/epaxos

A pluggable implementation of the Egalitarian Paxos Consensus Protocol

Primary LanguageGoApache License 2.0Apache-2.0

Egalitarian Paxos

A pluggable implementation of the Egalitarian Paxos Consensus Protocol

Paxos is a protocol for solving consensus through state machine replication in an asynchronous environment with unreliable processes. It can tolerate up to F concurrent replica failures with 2F+1 total replicas. This consensus protocol is then extended with a stable leader optimization to a replication protocol (commonly referred to as Multi-Paxos) to assign global, persistent, total order to a sequence of client updates. The protocol works by having multiple replicas work in parallel to maintain the same state. This state is updated on each request from a client by each replica, allowing it to be automatically replicated and preserved even in the case of failures. The basic algorithm was famously described by Leslie Lamport in his 1998 paper, The Part-Time Parliament. It was later clarified in his follow-up paper from 2001, Paxos Made Simple.

Egalitarian Paxos is an efficient, leaderless variation of this protocol, proposed by Iulian Moraru in his 2013 paper, There Is More Consensus in Egalitarian Parliaments. It provides strong consistency with optimal wide-area latency, perfect load-balancing across replicas (both in the local and the wide area), and constant availability for up to F failures. Concretely, it provides the following properties:

  • High throughput, low latency
  • Constant availability
  • Load distributed evenly across all replicas (no leader)
  • Limited by fastest replicas, not slowest
  • Can always use closest replicas (low latency)
  • 1 round-trip fast path

It does so by breaking the global command slot space into subspaces, each owned by a single replica. Replicas then attach ordering constraints to each command while voting on them to allow for proper ordering during command execution. For more intuition on how this works, check out the presentation given at SOSP '13, and for a full technical report and proof of correctness of the protocol, check out A Proof of Correctness for Egalitarian Paxos.

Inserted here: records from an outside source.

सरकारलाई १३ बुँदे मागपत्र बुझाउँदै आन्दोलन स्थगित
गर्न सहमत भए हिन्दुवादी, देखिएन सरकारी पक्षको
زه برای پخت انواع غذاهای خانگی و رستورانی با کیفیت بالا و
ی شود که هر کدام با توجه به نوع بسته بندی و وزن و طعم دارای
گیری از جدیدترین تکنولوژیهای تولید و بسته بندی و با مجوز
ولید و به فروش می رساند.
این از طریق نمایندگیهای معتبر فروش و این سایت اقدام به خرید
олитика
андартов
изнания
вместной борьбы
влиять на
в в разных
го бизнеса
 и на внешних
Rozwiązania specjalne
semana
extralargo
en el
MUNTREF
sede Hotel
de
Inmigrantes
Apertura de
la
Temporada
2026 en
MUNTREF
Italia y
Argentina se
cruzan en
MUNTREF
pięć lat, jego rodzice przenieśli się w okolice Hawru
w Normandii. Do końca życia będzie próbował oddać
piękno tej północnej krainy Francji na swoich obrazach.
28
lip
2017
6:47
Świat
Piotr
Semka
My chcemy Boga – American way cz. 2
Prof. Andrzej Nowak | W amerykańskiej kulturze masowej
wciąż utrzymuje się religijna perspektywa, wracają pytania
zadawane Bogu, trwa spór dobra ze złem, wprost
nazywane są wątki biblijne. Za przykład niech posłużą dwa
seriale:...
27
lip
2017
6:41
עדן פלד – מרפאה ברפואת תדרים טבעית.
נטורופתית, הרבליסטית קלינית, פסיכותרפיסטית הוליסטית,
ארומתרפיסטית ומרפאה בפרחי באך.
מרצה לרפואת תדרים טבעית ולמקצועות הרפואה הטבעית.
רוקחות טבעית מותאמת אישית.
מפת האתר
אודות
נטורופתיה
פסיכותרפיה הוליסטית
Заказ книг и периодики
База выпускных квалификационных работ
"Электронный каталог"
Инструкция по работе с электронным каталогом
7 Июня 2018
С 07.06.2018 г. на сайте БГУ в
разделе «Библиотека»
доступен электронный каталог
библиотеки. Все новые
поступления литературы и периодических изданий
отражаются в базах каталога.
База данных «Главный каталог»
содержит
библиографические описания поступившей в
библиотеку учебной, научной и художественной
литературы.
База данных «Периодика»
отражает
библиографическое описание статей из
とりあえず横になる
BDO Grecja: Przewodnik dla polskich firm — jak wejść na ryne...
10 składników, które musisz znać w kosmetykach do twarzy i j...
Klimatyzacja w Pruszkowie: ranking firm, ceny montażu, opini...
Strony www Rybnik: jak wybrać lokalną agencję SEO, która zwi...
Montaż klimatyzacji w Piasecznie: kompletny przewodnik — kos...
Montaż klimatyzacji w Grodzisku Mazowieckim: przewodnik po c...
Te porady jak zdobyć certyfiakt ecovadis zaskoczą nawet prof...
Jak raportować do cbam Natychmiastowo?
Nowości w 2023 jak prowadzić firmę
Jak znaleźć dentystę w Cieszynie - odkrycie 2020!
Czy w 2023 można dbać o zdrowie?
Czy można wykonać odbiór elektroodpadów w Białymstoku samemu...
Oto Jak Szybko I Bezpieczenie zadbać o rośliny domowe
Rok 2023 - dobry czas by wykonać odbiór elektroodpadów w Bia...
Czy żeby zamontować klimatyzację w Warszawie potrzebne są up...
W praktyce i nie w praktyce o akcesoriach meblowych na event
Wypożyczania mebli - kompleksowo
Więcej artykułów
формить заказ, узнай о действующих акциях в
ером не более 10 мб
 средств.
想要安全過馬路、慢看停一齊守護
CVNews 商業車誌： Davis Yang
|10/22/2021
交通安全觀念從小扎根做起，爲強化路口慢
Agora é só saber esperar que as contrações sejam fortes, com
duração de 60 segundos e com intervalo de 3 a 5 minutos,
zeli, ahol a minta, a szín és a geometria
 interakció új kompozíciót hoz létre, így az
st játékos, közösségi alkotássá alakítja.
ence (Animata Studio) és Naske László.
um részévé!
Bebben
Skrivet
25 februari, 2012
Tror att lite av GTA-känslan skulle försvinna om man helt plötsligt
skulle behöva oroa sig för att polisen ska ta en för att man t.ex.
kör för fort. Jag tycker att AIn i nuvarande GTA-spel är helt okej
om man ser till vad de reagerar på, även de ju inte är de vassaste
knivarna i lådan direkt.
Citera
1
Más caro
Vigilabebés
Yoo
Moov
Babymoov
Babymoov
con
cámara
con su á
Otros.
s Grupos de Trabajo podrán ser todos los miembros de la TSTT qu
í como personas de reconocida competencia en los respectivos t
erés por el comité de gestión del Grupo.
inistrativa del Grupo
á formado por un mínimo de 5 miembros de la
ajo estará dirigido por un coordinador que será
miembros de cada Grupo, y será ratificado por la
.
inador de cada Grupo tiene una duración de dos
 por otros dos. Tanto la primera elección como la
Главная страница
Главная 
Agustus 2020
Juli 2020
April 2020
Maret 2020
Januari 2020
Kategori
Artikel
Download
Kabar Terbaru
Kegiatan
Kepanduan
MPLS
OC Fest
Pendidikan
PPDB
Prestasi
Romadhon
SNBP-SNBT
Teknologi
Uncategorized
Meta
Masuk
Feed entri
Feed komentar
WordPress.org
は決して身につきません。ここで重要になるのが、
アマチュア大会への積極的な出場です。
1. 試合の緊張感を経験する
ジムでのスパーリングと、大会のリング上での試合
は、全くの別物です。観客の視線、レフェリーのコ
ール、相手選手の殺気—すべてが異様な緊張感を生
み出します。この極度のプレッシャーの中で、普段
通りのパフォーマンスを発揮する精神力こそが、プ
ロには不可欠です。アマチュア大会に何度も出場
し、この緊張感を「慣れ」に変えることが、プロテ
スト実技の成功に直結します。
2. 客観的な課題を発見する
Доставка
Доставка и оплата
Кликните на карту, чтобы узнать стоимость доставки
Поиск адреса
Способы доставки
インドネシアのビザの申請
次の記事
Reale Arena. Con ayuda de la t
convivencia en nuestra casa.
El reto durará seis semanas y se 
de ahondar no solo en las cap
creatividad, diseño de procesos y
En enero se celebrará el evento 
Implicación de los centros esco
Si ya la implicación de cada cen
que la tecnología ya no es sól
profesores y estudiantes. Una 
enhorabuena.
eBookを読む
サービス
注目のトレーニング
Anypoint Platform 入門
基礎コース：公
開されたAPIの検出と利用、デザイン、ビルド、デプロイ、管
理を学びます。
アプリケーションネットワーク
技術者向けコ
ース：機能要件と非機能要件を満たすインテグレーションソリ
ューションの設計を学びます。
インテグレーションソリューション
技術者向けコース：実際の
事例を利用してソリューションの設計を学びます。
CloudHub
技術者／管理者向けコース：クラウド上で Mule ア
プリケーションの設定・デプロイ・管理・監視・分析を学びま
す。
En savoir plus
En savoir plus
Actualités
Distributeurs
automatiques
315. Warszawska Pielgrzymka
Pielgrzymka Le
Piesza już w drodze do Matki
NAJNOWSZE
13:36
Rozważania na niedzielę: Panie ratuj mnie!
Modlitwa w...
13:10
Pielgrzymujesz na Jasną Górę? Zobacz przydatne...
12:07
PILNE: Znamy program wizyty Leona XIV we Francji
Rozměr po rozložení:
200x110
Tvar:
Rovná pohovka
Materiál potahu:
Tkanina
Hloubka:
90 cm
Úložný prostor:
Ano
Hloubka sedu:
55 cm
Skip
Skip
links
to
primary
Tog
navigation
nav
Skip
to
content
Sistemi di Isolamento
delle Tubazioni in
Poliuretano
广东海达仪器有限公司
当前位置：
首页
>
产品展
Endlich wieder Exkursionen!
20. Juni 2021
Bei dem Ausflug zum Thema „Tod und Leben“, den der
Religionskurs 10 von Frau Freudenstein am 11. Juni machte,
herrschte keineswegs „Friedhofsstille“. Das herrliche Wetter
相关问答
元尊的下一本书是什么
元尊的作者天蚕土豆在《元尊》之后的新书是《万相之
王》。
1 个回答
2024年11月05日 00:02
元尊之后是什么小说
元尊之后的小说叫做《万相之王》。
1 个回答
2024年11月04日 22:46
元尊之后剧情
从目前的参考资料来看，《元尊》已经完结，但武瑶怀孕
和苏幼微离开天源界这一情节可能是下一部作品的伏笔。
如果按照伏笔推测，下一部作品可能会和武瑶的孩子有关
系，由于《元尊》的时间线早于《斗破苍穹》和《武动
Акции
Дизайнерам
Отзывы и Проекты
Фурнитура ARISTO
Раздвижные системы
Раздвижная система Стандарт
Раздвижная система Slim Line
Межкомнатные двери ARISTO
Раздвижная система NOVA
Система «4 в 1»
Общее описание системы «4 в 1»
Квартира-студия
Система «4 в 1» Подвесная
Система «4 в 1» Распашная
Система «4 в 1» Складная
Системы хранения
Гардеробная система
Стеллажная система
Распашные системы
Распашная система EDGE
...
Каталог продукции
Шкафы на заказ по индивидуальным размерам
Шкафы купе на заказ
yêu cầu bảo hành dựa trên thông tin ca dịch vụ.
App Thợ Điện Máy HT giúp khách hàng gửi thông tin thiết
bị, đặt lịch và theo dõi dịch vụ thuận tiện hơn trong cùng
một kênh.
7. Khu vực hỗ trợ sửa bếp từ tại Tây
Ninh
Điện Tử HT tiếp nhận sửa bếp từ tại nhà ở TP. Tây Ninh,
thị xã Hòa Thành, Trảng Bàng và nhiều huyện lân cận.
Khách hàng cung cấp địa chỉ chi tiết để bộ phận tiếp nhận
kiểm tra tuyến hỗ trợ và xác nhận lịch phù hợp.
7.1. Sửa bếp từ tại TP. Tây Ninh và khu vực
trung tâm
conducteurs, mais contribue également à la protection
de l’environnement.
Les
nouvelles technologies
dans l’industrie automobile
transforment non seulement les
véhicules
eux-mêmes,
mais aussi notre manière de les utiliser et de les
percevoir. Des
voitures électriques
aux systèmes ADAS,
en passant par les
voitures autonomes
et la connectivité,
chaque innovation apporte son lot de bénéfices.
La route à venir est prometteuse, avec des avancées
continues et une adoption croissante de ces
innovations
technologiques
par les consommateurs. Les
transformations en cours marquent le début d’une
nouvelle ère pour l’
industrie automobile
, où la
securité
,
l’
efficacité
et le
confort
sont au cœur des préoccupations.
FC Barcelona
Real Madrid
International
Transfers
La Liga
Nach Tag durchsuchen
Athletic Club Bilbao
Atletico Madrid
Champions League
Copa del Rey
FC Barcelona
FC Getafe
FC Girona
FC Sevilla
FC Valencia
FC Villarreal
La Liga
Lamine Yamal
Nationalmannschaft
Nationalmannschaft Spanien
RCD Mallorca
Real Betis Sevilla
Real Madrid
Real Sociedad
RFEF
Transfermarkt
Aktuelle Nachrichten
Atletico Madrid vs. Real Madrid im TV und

This library is implemented with a minimalistic philosophy. The main epaxos package implements only the core EPaxos algorithm, with storage handling, network transport, and physical clocks left to the clients of the library. This minimalism buys flexibility, determinism, and performance. The design was heavily inspired by CoreOS's raft library.

Features

The epaxos implementation is a full implementation of the Egalitarian Paxos replication protocol. Features include:

  • Command replication
  • Command compaction
  • Persistence
  • Failure Recovery

Features not yet implemented:

  • Explicit Prepare Phase
  • Optimized Egalitarian Paxos (smaller fast path quorum)
  • Membership changes
  • Batched commands
  • Thrifty operation (see paper)
  • Quorum leases
  • Snapshots

Building

Run make or make test to run all tests against the library

Run make clean to clean all build artifacts

Run make check to perform linting and static analysis

Testing

The project comes with an automated test suite which contains both direct unit tests to test pieces of functionality within the EPaxos state machine, and larger network tests that test a network of EPaxos nodes. The unit tests are scattered throughout the epaxos/*_test.go files, while the network tests are located in the epaxos/epaxos_test.go file.

To run all tests, run the command make test

Library Interface

The library is designed around the the epaxos type, which is a single-threaded state machine implementing the Egalitarian Paxos consensus protocol. The state machine can be interacted with only through a Node instance, which is a thread-safe handle to a epaxos state machine.

Because the library pushes tasks like storage handling and network transport up to the users of the library, these users have a few responsibilities. In a loop, the user should read from the Node.Ready channel and process the updates it contains. These Ready struct will contain any updates to the persistent state of the node that should be synced to disk, and messages that need to be delivered to other nodes, and any commands that have been successfully committed and that are ready to be executed. The user should also periodically call Node.Tick in regular interval (probably via a time.Ticker).

Together, the state machine handling loop will look something like:

for {
    select {
    case <-ticker.C:
        node.Tick()
    case rd := <-node.Ready():
        for _, msg := range rd.Messages {
            send(msg)
        }
        for _, cmd := range rd.ExecutableCommands {
            execute(cmd)
        }
    case <-ctx.Done():
        return
    }
}

To propose a change to the state machine, first construct a pb.Command message. The pb.Command message contains both an arbitrary byte slice to hold client updates and additional metadata fields to related to command interference. Use of these metadata fields in pb.Command is the mechanism in which clients of the library express application-specific command interference semantics. pb.Commands operate in a virtual keyspace, and each command operates over a subset of this keyspace, which is expressed in the Span field. pb.Commands can also be specified as reads or writes using the Writing field. Interference between commands is then defined as two commands whose Spans overlap, where at-least one of the commands is Writing.

After a pb.Command is constructed with the desired update and the necessary interference constrains, call:

node.Propose(ctx, command)

Once executable, the pb.Command will appear in the rd.ExecutableCommands slice.